(Extracted page text data)
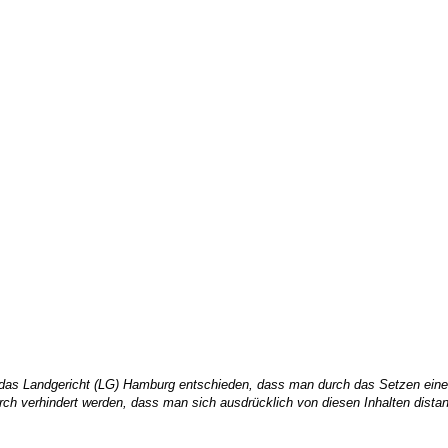
t das Landgericht (LG) Hamburg entschieden, dass man durch das Setzen eines 
rch verhindert werden, dass man sich ausdrücklich von diesen Inhalten distanz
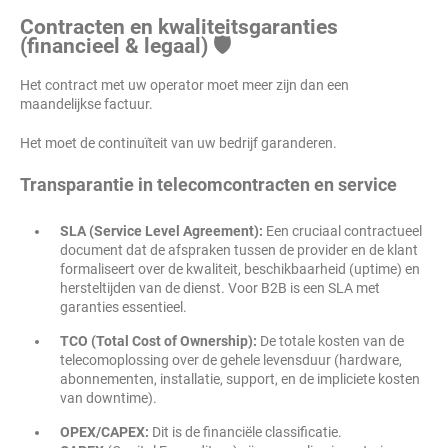
Contracten en kwaliteitsgaranties
(financieel & legaal) 🛡️
Het contract met uw operator moet meer zijn dan een
maandelijkse factuur.
Het moet de continuïteit van uw bedrijf garanderen.
Transparantie in telecomcontracten en service
SLA (Service Level Agreement):
Een cruciaal contractueel
document dat de afspraken tussen de provider en de klant
formaliseert over de kwaliteit, beschikbaarheid (uptime) en
hersteltijden van de dienst. Voor B2B is een SLA met
garanties essentieel.
TCO (Total Cost of Ownership):
De totale kosten van de
telecomoplossing over de gehele levensduur (hardware,
abonnementen, installatie, support, en de impliciete kosten
van downtime).
OPEX/CAPEX:
Dit is de financiële classificatie.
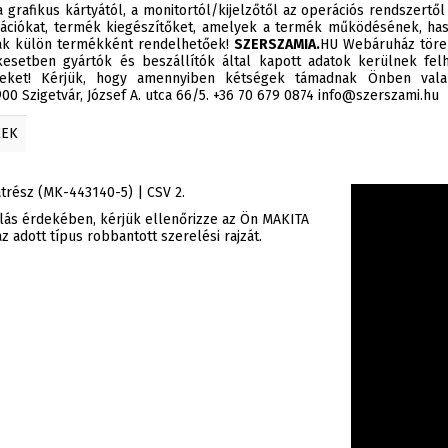
 grafikus kártyától, a monitortól/kijelzőtől az operációs rendszertől
ációkat, termék kiegészítőket, amelyek a termék működésének, has
sak külön termékként rendelhetőek!
SZERSZAMIA.
HU Webáruház törek
esetben gyártók és beszállítók által kapott adatok kerülnek felh
éseket! Kérjük, hogy amennyiben kétségek támadnak Önben valam
0 Szigetvár, József A. utca 66/5. +36 70 679 0874 info@szerszami.hu
KEK
trész (MK-443140-5) | CSV 2.
rlás érdekében, kérjük ellenőrizze az Ön MAKITA
 adott típus robbantott szerelési rajzát.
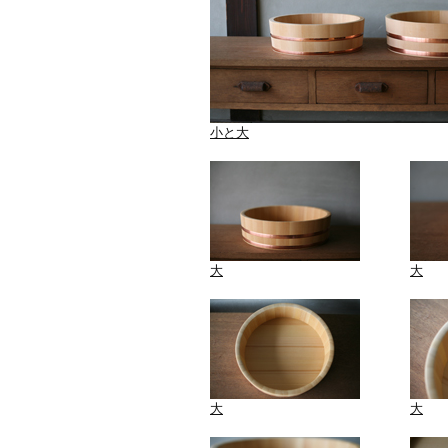
小と大
大
大
大
大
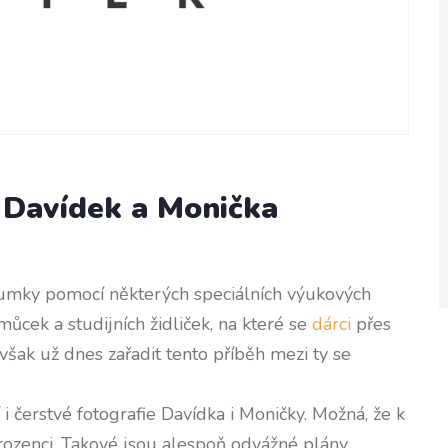
 Davídek a Monička
zoumky pomocí některých speciálních výukových
ůcek a studijních židliček, na které se
dárci
přes
šak už dnes zařadit tento příběh mezi ty se
čerstvé fotografie Davídka i Moničky. Možná, že k
rozenci. Takové jsou alespoň odvážné plány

(TRY IT):
List every line above that contains the word "kosten".

(EXERCISE RESPONSE):
De totale kosten van de
abonnementen, installatie, support, en de impliciete kosten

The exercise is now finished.